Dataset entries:
═══

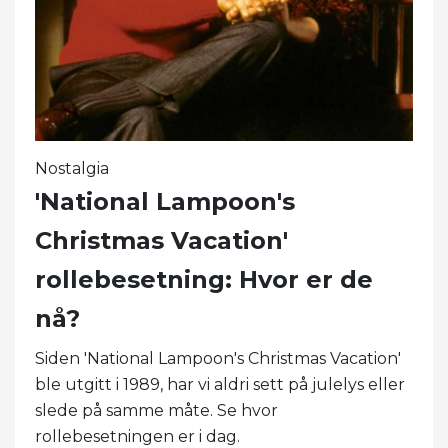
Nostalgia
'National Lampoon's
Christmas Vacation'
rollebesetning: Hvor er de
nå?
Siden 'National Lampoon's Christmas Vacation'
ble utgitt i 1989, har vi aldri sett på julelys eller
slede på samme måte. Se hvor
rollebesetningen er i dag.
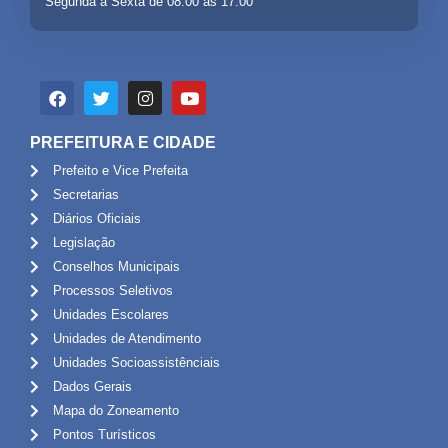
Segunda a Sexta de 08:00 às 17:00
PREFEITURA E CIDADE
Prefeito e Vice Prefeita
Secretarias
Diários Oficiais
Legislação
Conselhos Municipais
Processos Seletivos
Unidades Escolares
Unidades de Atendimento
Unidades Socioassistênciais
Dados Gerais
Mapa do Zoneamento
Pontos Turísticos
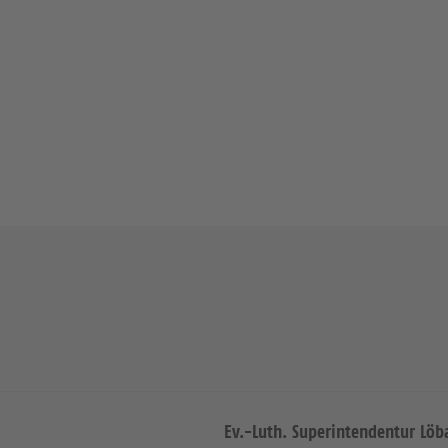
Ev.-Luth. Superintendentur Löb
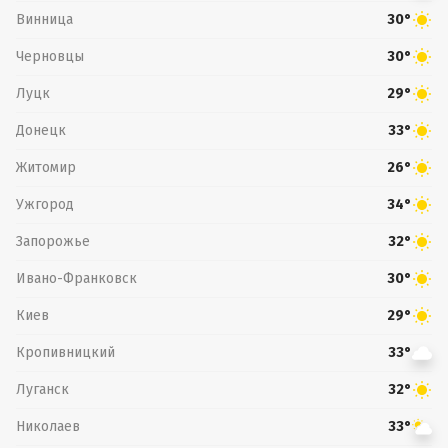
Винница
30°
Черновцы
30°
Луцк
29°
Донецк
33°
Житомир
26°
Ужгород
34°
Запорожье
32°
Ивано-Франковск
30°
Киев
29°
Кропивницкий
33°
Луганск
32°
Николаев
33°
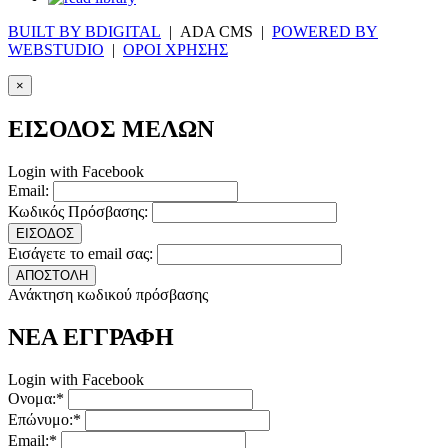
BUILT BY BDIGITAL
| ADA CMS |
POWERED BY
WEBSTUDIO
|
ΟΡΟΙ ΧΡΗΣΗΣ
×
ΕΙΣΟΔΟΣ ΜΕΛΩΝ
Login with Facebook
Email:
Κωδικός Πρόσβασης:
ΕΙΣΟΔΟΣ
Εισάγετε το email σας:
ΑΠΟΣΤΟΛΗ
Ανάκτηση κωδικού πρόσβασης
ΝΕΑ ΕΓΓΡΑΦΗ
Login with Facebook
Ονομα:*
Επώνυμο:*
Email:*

═══

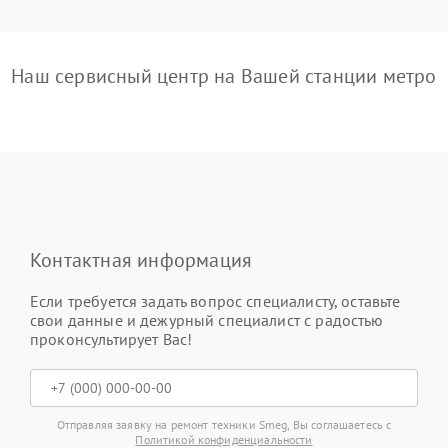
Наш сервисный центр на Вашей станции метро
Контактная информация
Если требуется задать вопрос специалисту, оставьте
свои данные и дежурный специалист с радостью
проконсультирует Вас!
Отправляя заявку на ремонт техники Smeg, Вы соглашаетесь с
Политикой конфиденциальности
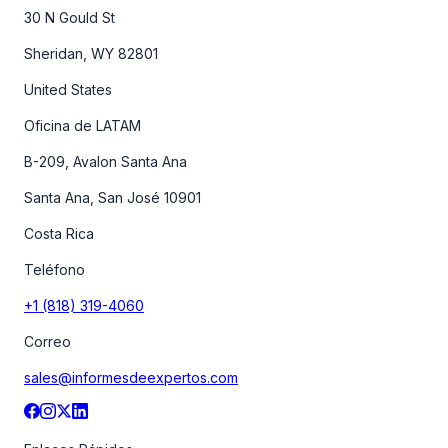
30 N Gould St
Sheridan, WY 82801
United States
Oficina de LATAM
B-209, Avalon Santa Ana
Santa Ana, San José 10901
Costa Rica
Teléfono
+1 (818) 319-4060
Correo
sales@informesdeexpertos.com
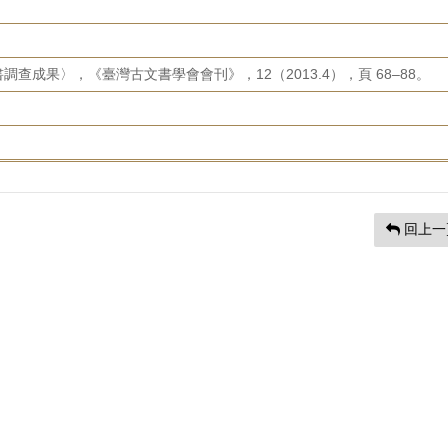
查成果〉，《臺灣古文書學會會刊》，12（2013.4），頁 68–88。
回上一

═══

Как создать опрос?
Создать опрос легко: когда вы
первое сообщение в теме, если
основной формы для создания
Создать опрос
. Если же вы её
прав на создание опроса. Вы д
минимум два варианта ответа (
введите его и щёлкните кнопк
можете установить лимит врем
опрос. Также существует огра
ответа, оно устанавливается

═══

[WHAT THE TASK ASKS]:
For the lines above, output exactly those from the line containing "минимум два варианта" through the line containing "ответа, оно устанавливается", and skip the others.

[EXERCISE SOLUTION]:
минимум два варианта ответа (
введите его и щёлкните кнопк
можете установить лимит врем
опрос. Также существует огра
ответа, оно устанавливается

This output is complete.